Dinieghi pretestuosi al porto d’armi: Dlpa scrive alla Corte dei conti

L’inefficienza della pubblica amministrazione ha un costo per i cittadini, questo è un fatto ed è noto a tutti. L’associazione Difesa dei legali possessori di armi ha focalizzato la propria attenzione, tuttavia, su uno specifico danno per le casse dello Stato (quindi, di riflesso, per le nostre tasche di contribuenti), che è quello rappresentato dalla mole, tutt’altro che indifferente oggi come oggi, di ricorsi persi al Tar da parte del ministero dell’Interno (o meglio, dalle singole questure) per aver negato il rilascio o il rinnovo dei porti d’arma a numerosi cittadini, senza adeguate valutazioni e motivazioni, puntualmente sconfessate in giudizio.

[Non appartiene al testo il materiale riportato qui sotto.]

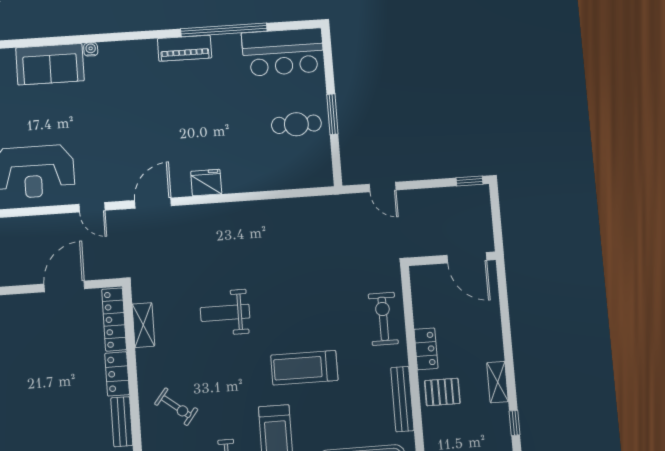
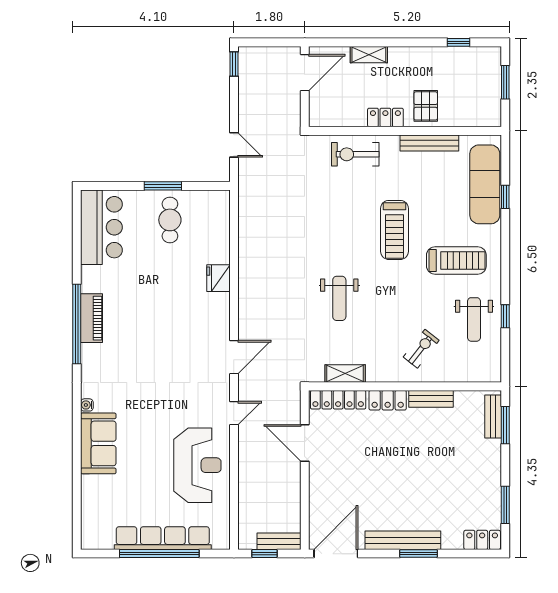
window: (224, 30) -> (77, 324), moved
fridge: (206, 183) -> (218, 278), moved
door: (383, 187) -> (234, 145), hinge flipped
door: (153, 203) -> (234, 357), swing flipped
shelving: (498, 382) -> (369, 55), moved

L’associazione ha stilato una tabella con tutti gli estremi delle sentenze che hanno visto la soccombenza del ministero dell’Interno tra il 2020 e il 2023, dalla quale si evince che l’ammontare complessivo delle condanne al pagamento delle spese processuali è di 152.869 euro, senza contare gli oneri di legge (cassa forense eccetera). “Le circostanze per i quali il Ministero dell’Interno è stato condannato all’annullamento del diniego emesso in materia di armi ed al pagamento delle spese sono riconducibili ad un generalizzato difetto istruttorio”, hanno dichiarato i fautori di questa iniziativa, il presidente dell’associazione Andrea Revel Nutini e Pier Luigi Gemini, che ha collaborato alla compilazione, “fatti risalenti, non corroborati da condanne passate in giudicato, non possono essere assunti a motivazione per un diniego. Un fatto di dieci anni fa non ha alcun valore, l’istruttoria si deve basare su fatti recenti ed immediatamente riscontrabili. Altro principio fissato dai giudici è la rinnovazione dell’esame istruttorio, principio tanto semplice quanto disatteso: se si è avuto un diniego risalente nel tempo, alla nuova istanza di una qualsiasi licenza in materia di armi, dovrà avviarsi una nuova istruttoria. Non potrà essere usata in nessun modo la vecchia istruttoria. Teniamo anche presente che le cifre stabilite dal tribunale per il pagamento delle spese processuali da parte dell’amministrazione soccombente sono “forfettarie”, ma le spese reali sostenute dal cittadino, in realtà, sono anche oltre cinque volte superiori rispetto al risarcimento disposto”.